Wobei eher Jobs verloren gehen, wenn man die Kurve nicht kriegt. Wenn also die Automobilindustrie die Transformation verschläft. Zusätzlich zum Drehtüreffekt herrscht bei den Konservativen immer noch großes Misstrauen gegen die Energiewende. Das hat nur in Teilen mit Lobbying zu tun. Man ist noch immer nicht überzeugt von der Energiewende und glaubt, dass man der Industrie einen Gefallen tut, indem man sie so lange wie möglich aufhält.
Da ist vor allem Manfred Weber zu nennen, der EVP-Vorsitzende, der diese Überzeugung vertritt. Und ich denke, auch der deutsche Bundeskanzler Friedrich Merz sieht das so. Die beiden machen Druck auf Ursula von der Leyen, die es durchaus mal anders gesehen hat. In dieser Wahlperiode hat sie sich allerdings dem Druck ihrer CDU/CSU-Kollegen gebeugt und verfolgt jetzt eine ganz andere Politik als noch in ihrer ersten Amtszeit. Sie ist drauf und dran, ihre eigenen ehrgeizigen Ziele wieder ein Stück weit zurückzunehmen.
Also ja, zum einen spielen Lobby-Verbindungen eine Rolle. Zum anderen ist es aber auch die unselige Position der deutschen CDU/CSU, und ich glaube auch der österreichischen ÖVP, die Klimaschutz und Energiewende einfach immer noch für Gedöns halten.

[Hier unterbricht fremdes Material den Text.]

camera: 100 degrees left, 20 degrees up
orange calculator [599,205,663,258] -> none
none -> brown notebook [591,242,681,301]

MOMENT.at: Die Autolobby behauptet, die Branche könne die Zielvorgaben der Europäischen Kommission für 2030 und 2035 nicht mehr erreichen. Ist das politisches Kalkül?

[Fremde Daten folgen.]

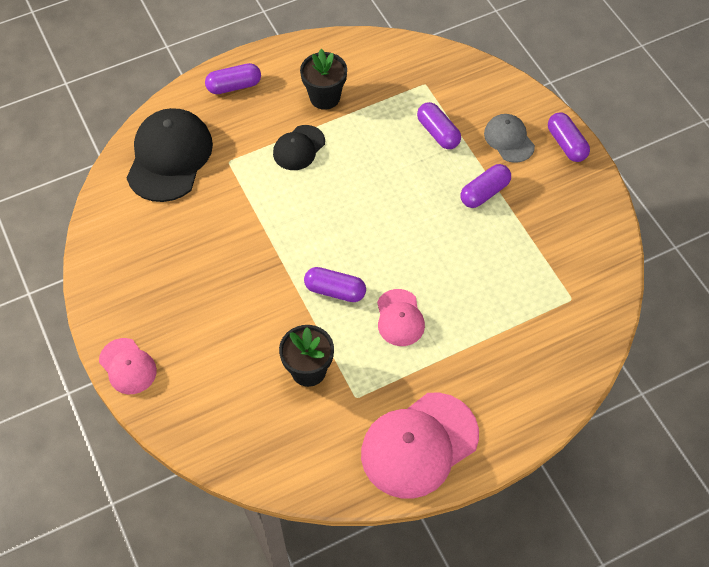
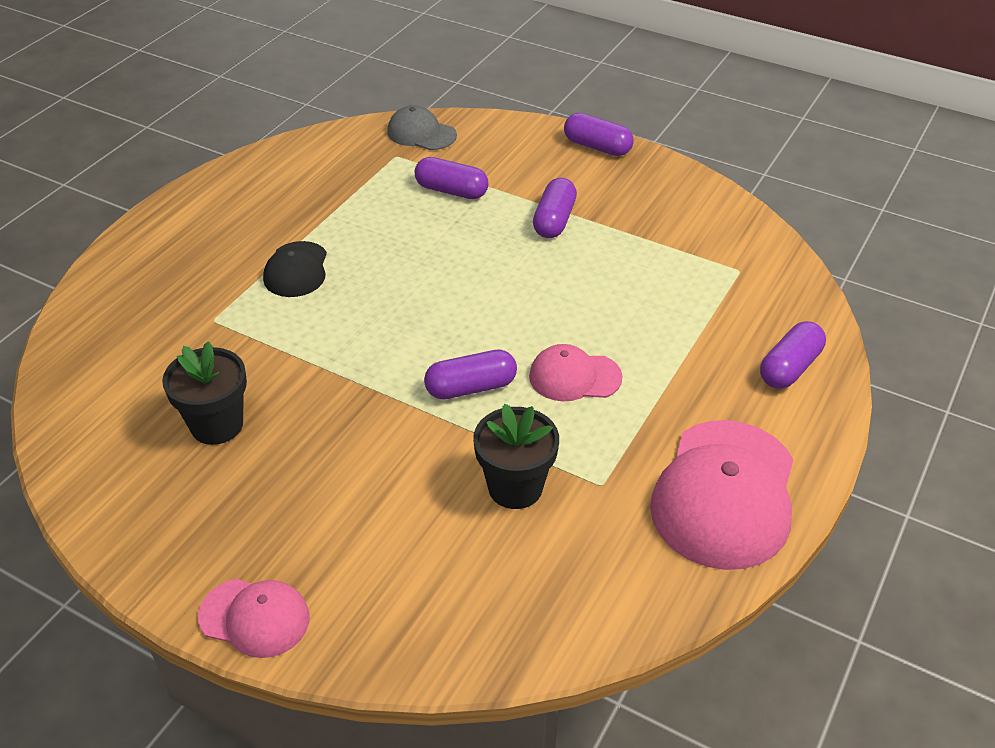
camera: 35 degrees left, 15 degrees down
black cap [127,108,213,202] -> none
purple capsule [205,63,261,94] -> purple capsule moved to [760,321,826,389]
black flower pot [300,49,347,110] -> black flower pot moved to [162,341,247,445]
pink cap [377,289,425,346] -> pink cap turned 135 degrees clockwise [529,344,623,401]
grey cap [484,114,535,163] -> grey cap moved to [387,105,457,150]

Katzemich: Es ist nicht unrealistisch, die Zielvorgaben für 2030 und 2035 zu erreichen. Das galt auch schon für die Grenzwerte für 2025, die dann aufgeweicht wurden. Aber es ist natürlich eine Frage des wirtschaftlichen und auch des politischen Willens. Ich finde es zum Beispiel völlig in Ordnung, wenn die EU auch mit anpacken muss, um die Ziele zu erreichen. Zum Beispiel, mit dem Vorschlag, Unternehmen günstiger zu besteuern, wenn sie sich statt Verbrenner E-Autos als Dienstwagen anschaffen.
Natürlich sehe ich auch, dass die Autoindustrie kämpft. Vielleicht müsste sie weniger hart kämpfen, hätte die Politik schon früher Hebel in Bewegung gesetzt. Ich glaube aber, mit einem gemeinsamen Kraftakt von Politik und Wirtschaft sind die Ziele zu erreichen.

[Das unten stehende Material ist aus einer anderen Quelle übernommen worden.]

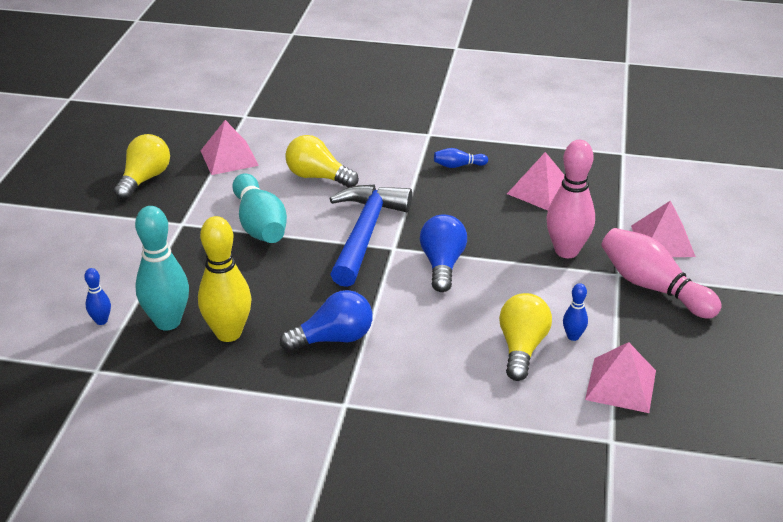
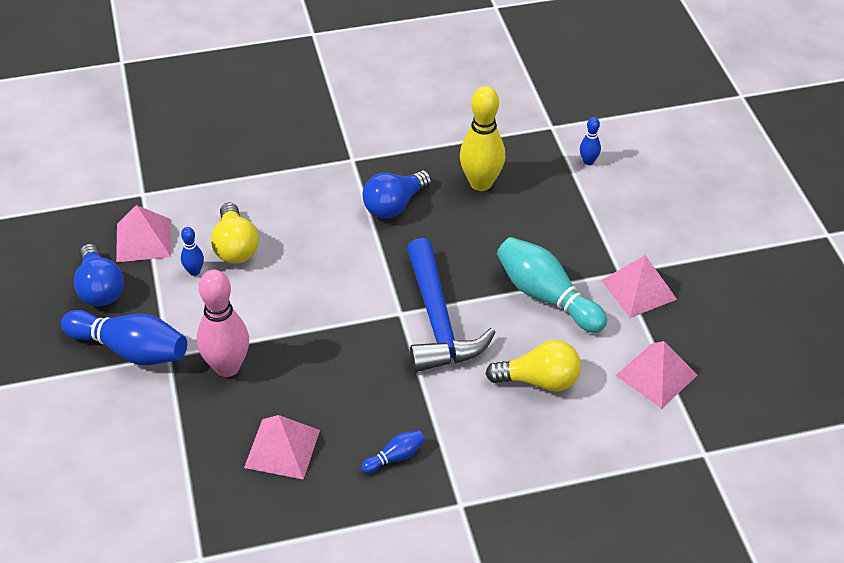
camera: 155 degrees right, 10 degrees up
yellow light bulb [114,134,170,200] -> none
turquoise bowling pin [135,206,189,331] -> none
blue light bulb [420,214,467,292] -> blue light bulb moved to [74,244,124,306]
pink bowling pin [601,228,722,319] -> blue bowling pin [61,310,187,365]
pink pyramid [631,200,696,257] -> pink pyramid moved to [601,255,677,318]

MOMENT.at: Welche Ergebnisse erwarten Sie vom Autogipfel am Freitag? Naht das Ende des Verbrenner-Aus?
Katzemich: Es wird darum gehen, die EU-Ziele weiter aufzuweichen, wo es nur geht. Vielleicht werden die Ziele nicht vollständig gekippt. Aber das Interesse der Autolobby ist es weiter, so lange wie möglich Autos verkaufen zu können, die nicht CO2-neutral sind.
Unter den momentanen politischen Voraussetzungen fürchte ich, dass sie mit ihren Forderungen Erfolg haben wird. Bis auf die spanische Exekutiv-Vizepräsidentin der Kommission, Teresa Ribera, wird es aus der EU-Kommission kaum Stimmen geben, die sich klar für die derzeitigen Ziele aussprechen. Deshalb kann ich mir gut vorstellen, dass es zu einer Aufweichung kommt. Wie die genau aussieht, wird sich noch zeigen.